» **What you should do**
For the entries below, the result should be an exact transcription of the lines from the one with "int -1639) |" up to and including the one with "int -769) |", and only those.
[Opening The input section]
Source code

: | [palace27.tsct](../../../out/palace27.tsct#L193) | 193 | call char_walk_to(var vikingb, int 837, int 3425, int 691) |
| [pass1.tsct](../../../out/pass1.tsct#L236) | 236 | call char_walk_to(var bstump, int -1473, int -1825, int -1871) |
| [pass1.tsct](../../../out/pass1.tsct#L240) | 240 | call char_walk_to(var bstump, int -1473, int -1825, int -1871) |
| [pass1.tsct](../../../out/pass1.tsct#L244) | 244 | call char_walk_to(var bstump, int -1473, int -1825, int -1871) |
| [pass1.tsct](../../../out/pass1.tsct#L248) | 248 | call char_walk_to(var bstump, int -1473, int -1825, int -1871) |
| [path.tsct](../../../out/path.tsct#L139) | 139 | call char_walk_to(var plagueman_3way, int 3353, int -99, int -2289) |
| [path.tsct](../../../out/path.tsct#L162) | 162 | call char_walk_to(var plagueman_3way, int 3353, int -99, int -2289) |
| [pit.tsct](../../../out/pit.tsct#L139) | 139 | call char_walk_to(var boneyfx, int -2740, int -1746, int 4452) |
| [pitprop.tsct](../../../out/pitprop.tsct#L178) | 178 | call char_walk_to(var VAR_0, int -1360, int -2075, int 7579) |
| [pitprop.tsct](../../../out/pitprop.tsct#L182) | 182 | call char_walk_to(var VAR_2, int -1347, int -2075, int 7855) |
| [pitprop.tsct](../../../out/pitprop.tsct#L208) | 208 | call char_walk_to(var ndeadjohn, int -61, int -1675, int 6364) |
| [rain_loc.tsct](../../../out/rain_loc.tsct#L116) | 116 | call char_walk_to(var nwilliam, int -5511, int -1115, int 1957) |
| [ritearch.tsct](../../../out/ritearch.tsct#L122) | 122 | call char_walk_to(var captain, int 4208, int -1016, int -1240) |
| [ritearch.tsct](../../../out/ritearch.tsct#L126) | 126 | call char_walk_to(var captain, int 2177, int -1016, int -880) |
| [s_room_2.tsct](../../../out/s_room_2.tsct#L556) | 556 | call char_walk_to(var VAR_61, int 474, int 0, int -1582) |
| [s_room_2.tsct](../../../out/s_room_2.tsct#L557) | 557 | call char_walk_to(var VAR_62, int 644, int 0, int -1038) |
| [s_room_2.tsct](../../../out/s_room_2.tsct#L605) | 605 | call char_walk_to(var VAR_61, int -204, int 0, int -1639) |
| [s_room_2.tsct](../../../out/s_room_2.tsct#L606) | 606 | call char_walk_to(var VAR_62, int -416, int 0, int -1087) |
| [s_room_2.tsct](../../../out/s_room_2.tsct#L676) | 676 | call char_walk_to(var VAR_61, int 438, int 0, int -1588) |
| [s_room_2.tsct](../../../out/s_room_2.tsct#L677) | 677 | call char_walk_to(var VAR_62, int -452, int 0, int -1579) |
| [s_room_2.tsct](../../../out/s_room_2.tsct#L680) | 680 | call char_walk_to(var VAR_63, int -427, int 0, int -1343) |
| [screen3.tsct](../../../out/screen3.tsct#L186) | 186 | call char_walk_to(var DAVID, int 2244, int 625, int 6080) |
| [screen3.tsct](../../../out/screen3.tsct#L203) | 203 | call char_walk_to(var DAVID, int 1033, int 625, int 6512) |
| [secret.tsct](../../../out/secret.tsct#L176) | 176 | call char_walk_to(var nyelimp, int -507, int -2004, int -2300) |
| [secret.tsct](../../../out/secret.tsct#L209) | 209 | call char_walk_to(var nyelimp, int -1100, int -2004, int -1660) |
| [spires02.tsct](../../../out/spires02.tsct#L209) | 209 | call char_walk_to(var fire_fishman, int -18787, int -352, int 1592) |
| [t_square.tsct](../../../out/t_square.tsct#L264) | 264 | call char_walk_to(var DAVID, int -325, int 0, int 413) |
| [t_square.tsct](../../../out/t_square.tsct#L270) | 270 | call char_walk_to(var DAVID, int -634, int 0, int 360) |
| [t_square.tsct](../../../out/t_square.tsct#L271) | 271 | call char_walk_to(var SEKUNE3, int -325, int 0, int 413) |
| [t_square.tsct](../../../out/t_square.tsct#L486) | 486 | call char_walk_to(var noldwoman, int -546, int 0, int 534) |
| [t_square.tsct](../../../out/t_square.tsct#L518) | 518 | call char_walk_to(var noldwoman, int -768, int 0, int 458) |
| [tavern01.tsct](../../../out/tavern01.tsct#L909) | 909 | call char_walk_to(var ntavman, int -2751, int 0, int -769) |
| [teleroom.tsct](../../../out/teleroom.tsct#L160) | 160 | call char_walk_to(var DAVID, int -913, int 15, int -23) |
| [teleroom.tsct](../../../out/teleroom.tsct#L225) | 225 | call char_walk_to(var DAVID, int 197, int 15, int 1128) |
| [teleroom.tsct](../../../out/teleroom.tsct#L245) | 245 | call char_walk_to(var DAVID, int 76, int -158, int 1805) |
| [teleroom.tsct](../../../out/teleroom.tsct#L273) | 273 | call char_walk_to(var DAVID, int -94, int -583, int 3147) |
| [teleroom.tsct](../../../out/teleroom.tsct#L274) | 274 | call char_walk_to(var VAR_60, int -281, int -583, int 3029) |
[Closing The input section]
» **Answer section**
| [s_room_2.tsct](../../../out/s_room_2.tsct#L605) | 605 | call char_walk_to(var VAR_61, int -204, int 0, int -1639) |
| [s_room_2.tsct](../../../out/s_room_2.tsct#L606) | 606 | call char_walk_to(var VAR_62, int -416, int 0, int -1087) |
| [s_room_2.tsct](../../../out/s_room_2.tsct#L676) | 676 | call char_walk_to(var VAR_61, int 438, int 0, int -1588) |
| [s_room_2.tsct](../../../out/s_room_2.tsct#L677) | 677 | call char_walk_to(var VAR_62, int -452, int 0, int -1579) |
| [s_room_2.tsct](../../../out/s_room_2.tsct#L680) | 680 | call char_walk_to(var VAR_63, int -427, int 0, int -1343) |
| [screen3.tsct](../../../out/screen3.tsct#L186) | 186 | call char_walk_to(var DAVID, int 2244, int 625, int 6080) |
| [screen3.tsct](../../../out/screen3.tsct#L203) | 203 | call char_walk_to(var DAVID, int 1033, int 625, int 6512) |
| [secret.tsct](../../../out/secret.tsct#L176) | 176 | call char_walk_to(var nyelimp, int -507, int -2004, int -2300) |
| [secret.tsct](../../../out/secret.tsct#L209) | 209 | call char_walk_to(var nyelimp, int -1100, int -2004, int -1660) |
| [spires02.tsct](../../../out/spires02.tsct#L209) | 209 | call char_walk_to(var fire_fishman, int -18787, int -352, int 1592) |
| [t_square.tsct](../../../out/t_square.tsct#L264) | 264 | call char_walk_to(var DAVID, int -325, int 0, int 413) |
| [t_square.tsct](../../../out/t_square.tsct#L270) | 270 | call char_walk_to(var DAVID, int -634, int 0, int 360) |
| [t_square.tsct](../../../out/t_square.tsct#L271) | 271 | call char_walk_to(var SEKUNE3, int -325, int 0, int 413) |
| [t_square.tsct](../../../out/t_square.tsct#L486) | 486 | call char_walk_to(var noldwoman, int -546, int 0, int 534) |
| [t_square.tsct](../../../out/t_square.tsct#L518) | 518 | call char_walk_to(var noldwoman, int -768, int 0, int 458) |
| [tavern01.tsct](../../../out/tavern01.tsct#L909) | 909 | call char_walk_to(var ntavman, int -2751, int 0, int -769) |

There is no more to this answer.